Обедали молча, с хмурой сосредоточенностью, и вот, вспомнив тот день, я почему-то подумал, что, наверное, тогда впервые подметил, что и посуда может передавать настроение людей — ложки и вилки в руках у отца и матери стучали о тарелки очень уж сердито, резко... Но все же продолжения той ссоры не было, по всему, их размолвка закончилась скоро: думаю, уверен, что отец написал нужное письмо, и потом в семье все шло хорошо, а в годы войны, когда мы опять жили в большом доме деда, мать сильно скучала по отцу и каждый вечер, вернувшись с работы, спрашивала с порога: «От Коли ничего нет?» Если письмо от отца было — а письма иногда приходили, подчас, неведомыми путями, без штемпелей почты, — то она читала его вслух мне и всем домашним, и остаток вечера лицо ее было свежим, как после отдыха; подчас отец надолго замолкал, тогда мать, как и положено вконец измотавшемуся на работе человеку, вяло ужинала и рано ложилась спать.

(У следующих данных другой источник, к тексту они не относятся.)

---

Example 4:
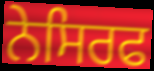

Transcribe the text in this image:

ਨੇਸਿਰਫ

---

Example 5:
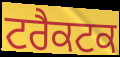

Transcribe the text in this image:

ਟਰੈਕਟਕ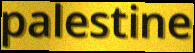
palestineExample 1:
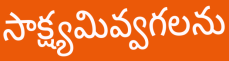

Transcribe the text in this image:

సాక్ష్యమివ్వగలను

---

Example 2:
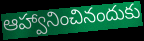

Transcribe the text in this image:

ఆహ్వానించినందుకు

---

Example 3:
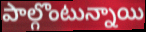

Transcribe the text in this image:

పాల్గొంటున్నాయి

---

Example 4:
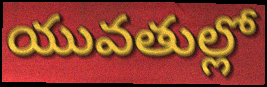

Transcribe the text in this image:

యువతుల్లో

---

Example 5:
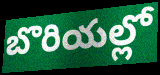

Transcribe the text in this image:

బొరియల్లో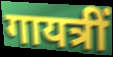
गायत्रींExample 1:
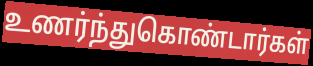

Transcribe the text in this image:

உணர்ந்துகொண்டார்கள்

В первые годы войны жизнь в доме крутилась возле кухни: там было теплее, чем в комнатах, и все невольно туда тянулись. Стояла в кухне большая печь с тяжелой чугунной плитой, раза два в год печь белили, и на стенках ее нарос слой мела толщиной в палец. Когда с продуктами стало совсем плохо, к печке, словно движимый первобытным инстинктом, притопал трехлетний сын Юрия, полизал мел, почмокал губами и, придвинув лицо вплотную к теплой печке, стал буравить ее языком. Скоро к нему пристроилась и Алина дочь, почти ровесница мальчику, и тоже зачмокала, быстро заработала розовым язычком, углубляя в стенке вторую ямку. Я было собрался погнать их из кухни, но бабушка сказала с таким тяжелым вздохом: «Оставь. Пусть себе», — что я отступил и спрятал за спину руки.

Впоследствии дети время от времени, прекратив игру, деловито шагали к печке и расширяли, углубляли языком ямки; поначалу они мирно стояли рядом, но когда чуть подросли, то им стало тесно вместе у ямок, они стукались головами, толкались, возились у печки и ссорились.

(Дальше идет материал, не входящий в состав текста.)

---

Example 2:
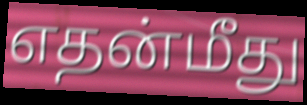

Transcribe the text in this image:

எதன்மீது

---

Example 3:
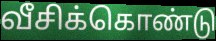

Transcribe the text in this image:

வீசிக்கொண்டு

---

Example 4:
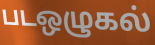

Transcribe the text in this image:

படஒழுகல்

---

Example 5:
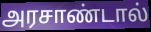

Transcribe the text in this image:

அரசாண்டால்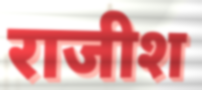
राजीश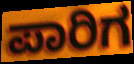
ಪಾರಿಗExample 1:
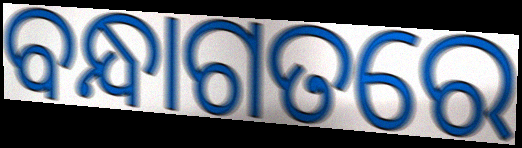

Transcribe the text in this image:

ବନ୍ଧାଗତରେ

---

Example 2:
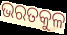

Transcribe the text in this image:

ଭରତକୁଳ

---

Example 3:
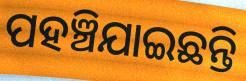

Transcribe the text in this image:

ପହଞ୍ଚିଯାଇଛନ୍ତି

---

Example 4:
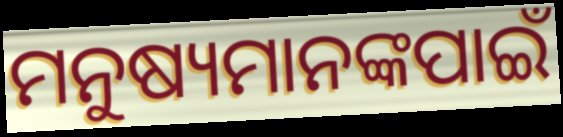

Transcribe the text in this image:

ମନୁଷ୍ୟମାନଙ୍କପାଇଁ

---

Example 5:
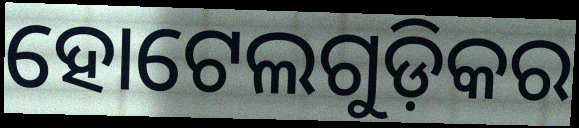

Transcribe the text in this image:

ହୋଟେଲଗୁଡ଼ିକରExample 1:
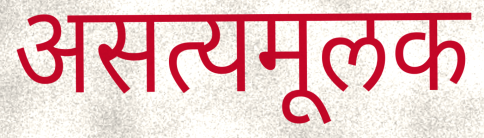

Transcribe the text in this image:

असत्यमूलक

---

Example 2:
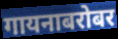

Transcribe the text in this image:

गायनाबरोबर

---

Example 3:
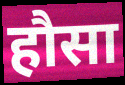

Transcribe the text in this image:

हौसा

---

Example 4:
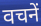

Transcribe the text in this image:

वचनें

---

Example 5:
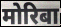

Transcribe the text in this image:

मोरिबा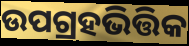
ଉପଗ୍ରହଭିତ୍ତିକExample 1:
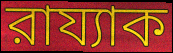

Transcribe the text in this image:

রায্যাক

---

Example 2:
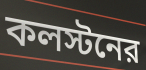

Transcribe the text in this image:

কলস্টনের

Сколько потом ни белили печь, те ямки на ней оставались.

Но все это было позже, позже... Сначала же был поезд, забитый эвакуированными, он шел от Ленинграда до Урала медленно, подолгу стоял на остановках; под вагоном все что-то похрустывало и побрякивало, вагон покачивало, и это мягкое покачивание да неспешная смена пейзажа за окнами создавали в поезде домашнюю обстановку: люди никуда не торопились, не выходили к проводнику спрашивать, какая следующая станция, а запаслись терпением и старались устроиться в дороге уютнее — купе в вагонах задернули занавесками из простыней и легких одеял и жили, как в комнатах, семьями или с близкими знакомыми.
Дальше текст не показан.